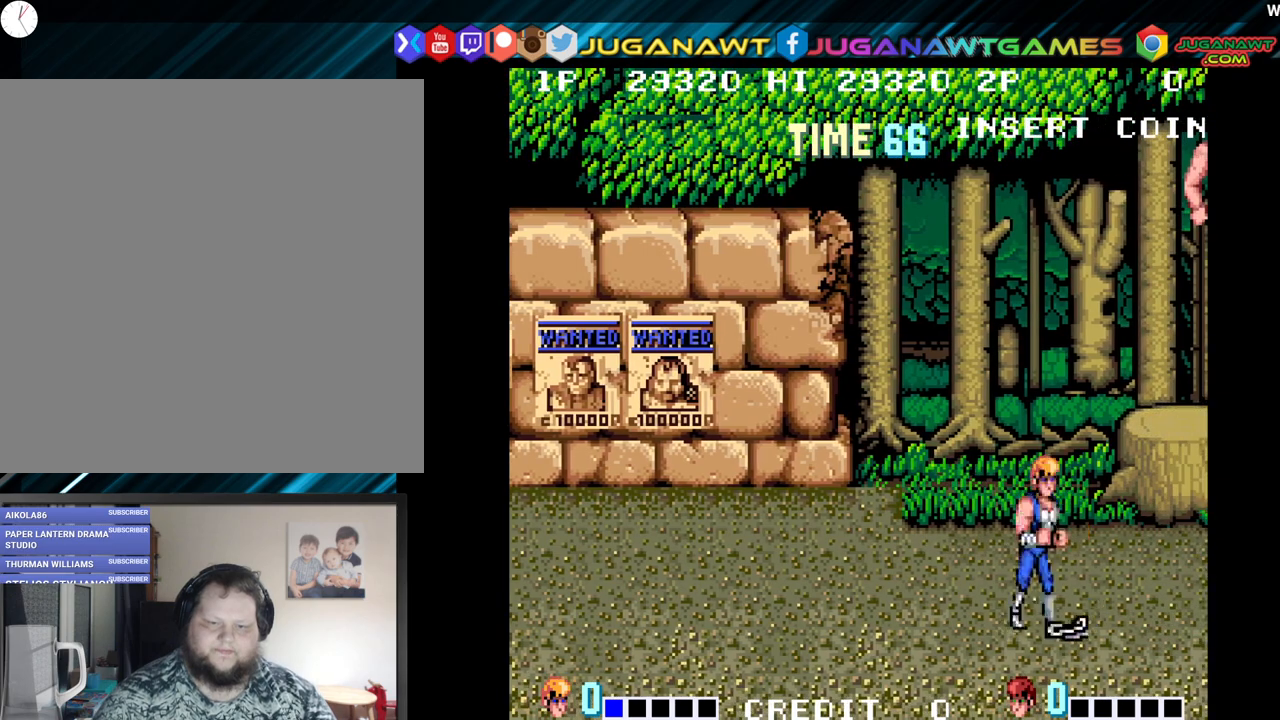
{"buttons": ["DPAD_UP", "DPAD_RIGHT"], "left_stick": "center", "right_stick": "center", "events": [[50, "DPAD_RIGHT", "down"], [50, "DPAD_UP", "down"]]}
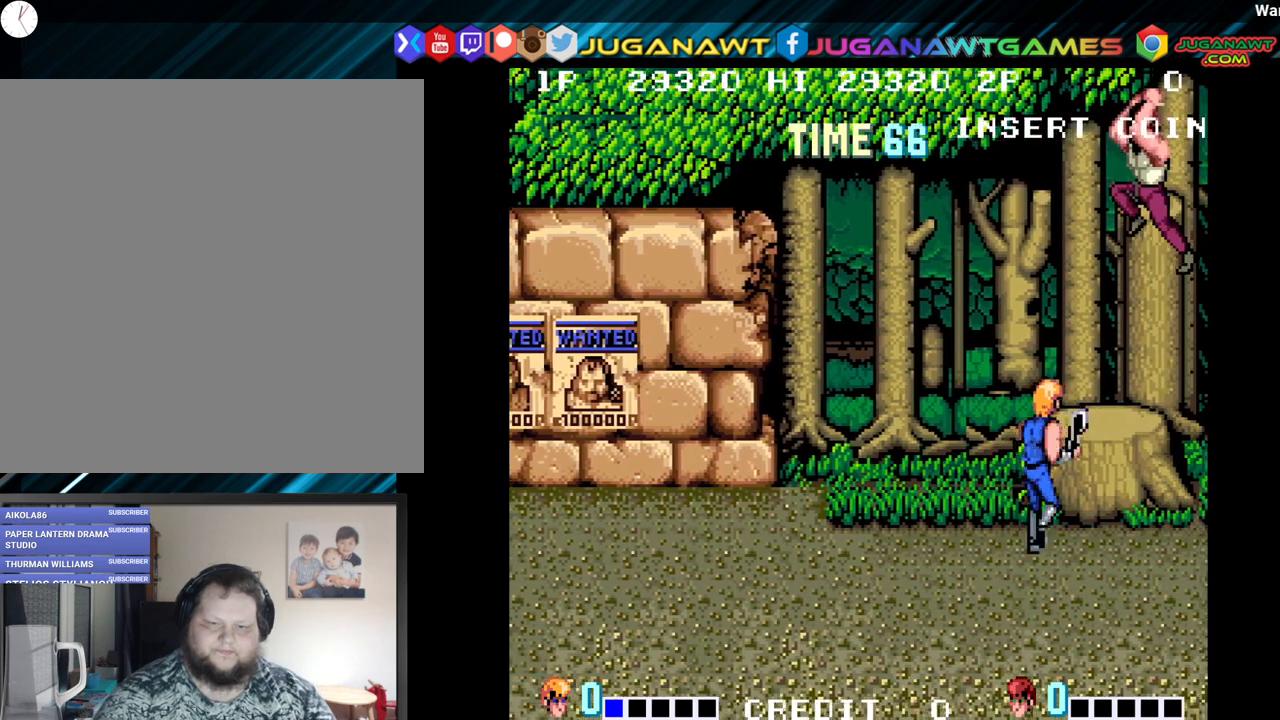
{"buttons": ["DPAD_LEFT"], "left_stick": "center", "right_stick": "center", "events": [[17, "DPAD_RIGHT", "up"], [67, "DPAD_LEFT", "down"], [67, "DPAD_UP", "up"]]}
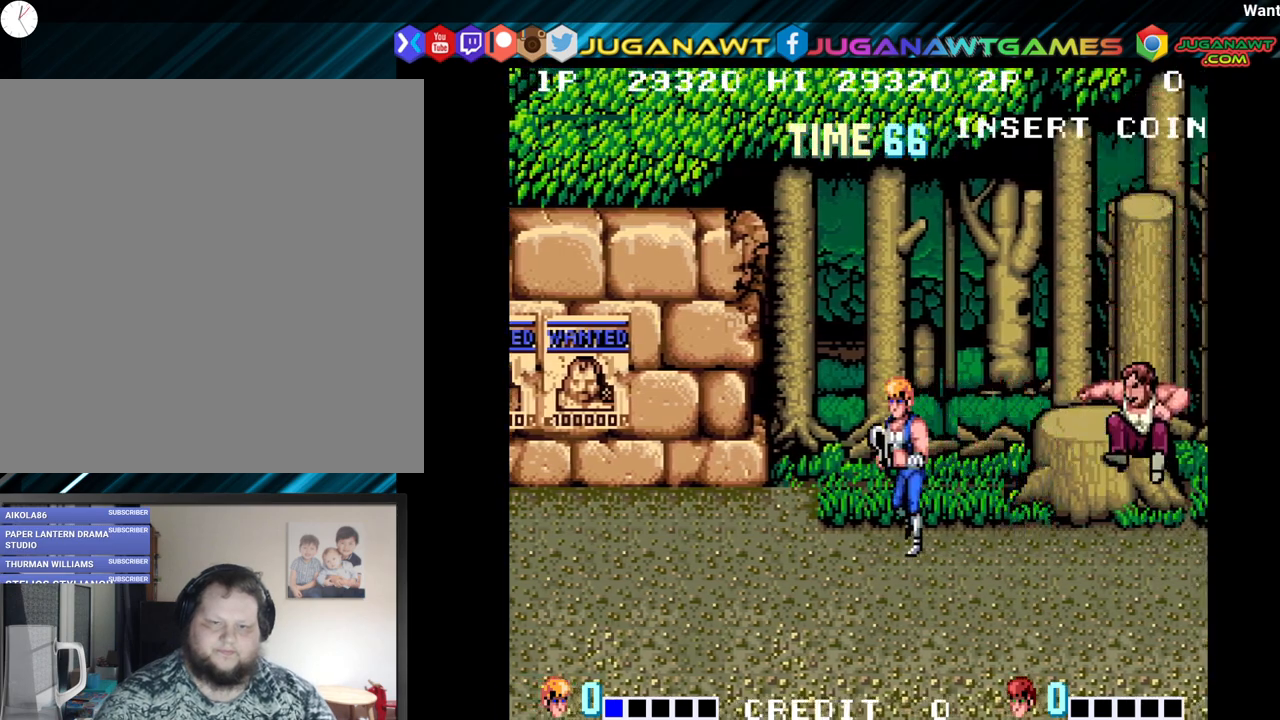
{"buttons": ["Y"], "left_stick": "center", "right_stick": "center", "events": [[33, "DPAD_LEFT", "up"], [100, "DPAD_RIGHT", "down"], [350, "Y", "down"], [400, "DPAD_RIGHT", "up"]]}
━━━━━━━━━━
ASSIGNMENT — Nothing but the pictures is to be left out; the rest of the listing should be copied exactly.

COMPLETED TASK —
{"buttons": ["DPAD_UP", "DPAD_RIGHT"], "left_stick": "center", "right_stick": "center", "events": [[50, "DPAD_RIGHT", "down"], [50, "DPAD_UP", "down"]]}
{"buttons": ["DPAD_LEFT"], "left_stick": "center", "right_stick": "center", "events": [[17, "DPAD_RIGHT", "up"], [67, "DPAD_LEFT", "down"], [67, "DPAD_UP", "up"]]}
{"buttons": ["Y"], "left_stick": "center", "right_stick": "center", "events": [[33, "DPAD_LEFT", "up"], [100, "DPAD_RIGHT", "down"], [350, "Y", "down"], [400, "DPAD_RIGHT", "up"]]}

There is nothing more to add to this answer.